Homem e mulher são separações de gênero, isto é, são separações sociais e culturais associadas ao sexo biológico. Ou seja, nós sempre falamos de gênero, mesmo antes do termo virar um bicho papão nas escolas. Eu me lembro de quando era criança ouvir muito sobre ter comportamentos de homem, virar homem, agir como homem, etc. Para nós, enquanto sociedade, sempre foi claro que para ser homem era necessário bem mais do que apenas ter um pinto (ninguém fala pênis, né.). A mesma coisa sobre ser mulher, lembro das colegas que jogavam futebol ou brincavam de Ai! e Hoje não!, que sempre eram reprimidas dizendo que aquilo não era comportamento de menina.

O gênero então sempre esteve presente nas nossas conversas, discussões, vida cotidiana e na educação. Na escola, havia brincadeira de menina e de menino, jogo de menina e de menino, desenho de menina e de menino. Tudo era separado a partir do que se espera de comportamento para homens e mulheres, e não pela genitália ou pelos cromossomos, como o sexo dá a entender.

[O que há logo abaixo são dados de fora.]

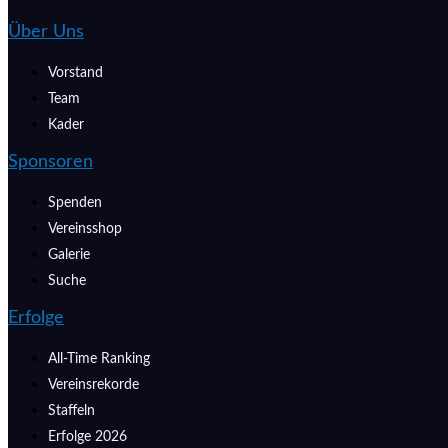
Über Uns
Vorstand
Team
Kader
Sponsoren
Spenden
Vereinsshop
Galerie
Suche
Erfolge
All-Time Ranking
Vereinsrekorde
Staffeln
Erfolge 2026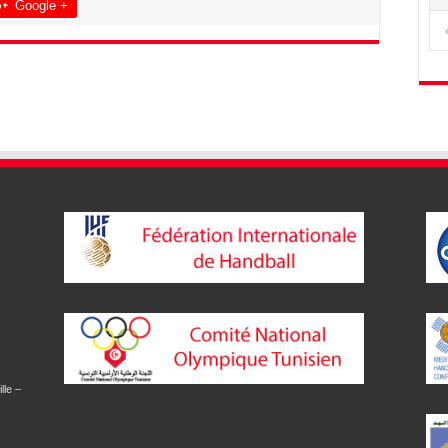
Google +
lle –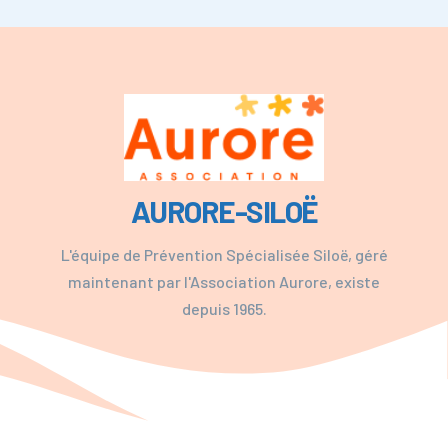
AURORE-SILOË
L'équipe de Prévention Spécialisée Siloë, géré
maintenant par l'Association Aurore, existe
depuis 1965.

O problema de gênero começa quando assumimos seu caráter cultural e social por inteiro. Porque a sociedade e a cultura tem uma característica simples que deixa todos nós de cabelo em pé. ELAS MUDAM! Isso mesmo, a cultura e a sociedade mudam, mudam seus comportamentos, seus paradigmas, suas formas de olhar o mundo, formas de viver, de se vestir e de ser. Isso representa um problema, pois aquilo que aprendemos a um tempo atrás pode se mostrar obsoleto num estalar de dedos. O medo dessa mudança, o medo de ficar para trás, fez com que boa parte da sociedade torcesse o nariz para o gênero (ignorando que ele sempre fez parte da nossa vida) e taxando ele de ideologia.

Falo novamente com veemência, não existe ideologia de gênero. Taxar o gênero como ideologia é uma tentativa frustrada de ignorar que o gênero sempre esteve na nossa vida e organizando nossa forma de viver. Nossa sociedade e cultura têm se tornado cada vez mais inclusivas, isto é, temos acolhido e trazido para o centro do debate a diversidade e as nossas diferenças. Isso significa que antes o que era varrido para debaixo do tapete, como a diversidade de sexualidades, de gênero, de cores, corpos, formas de pensar, etc, agora é trazido para o centro do debate. 

Antes, fingíamos que a diversidade não existia. Tentávamos ver o mundo em duas cores, preto no branco, e ignorávamos que isso não era o suficiente. Para tentar alinhar as pessoas ao nosso preto no branco usávamos da violência. Lembro de uma vez que um colega beijou outro menino no banheiro da escola e o seu pai, no mesmo dia, na hora da saída, bateu nele na frente de toda a escola dizendo “isso é pra você aprender a virar homem”. Evidentemente que isso não fez ele deixar de ser gay, apenas o humilhou.

O gênero e sua diversidade sempre existiram e vão continuar existindo. Ignorar, tentar apagar ou jogar pra debaixo do tapete esse fato não vai mudá-lo, mas com certeza inibe nossa condição de tratar isso da melhor maneira possível. Gênero não precisa ser um bicho papão, tudo o que precisamos para trabalhar com ele é estarmos abertos. Estarmos abertos a ouvir as queixas dos estudantes, abertos para aprender suas novas nomenclaturas, estarmos abertos para repensar nossa forma de organizar o ensino e sua prática e estarmos abertos para acolher a potência e diversidade dos que são fundamentais à educação. Os educandos.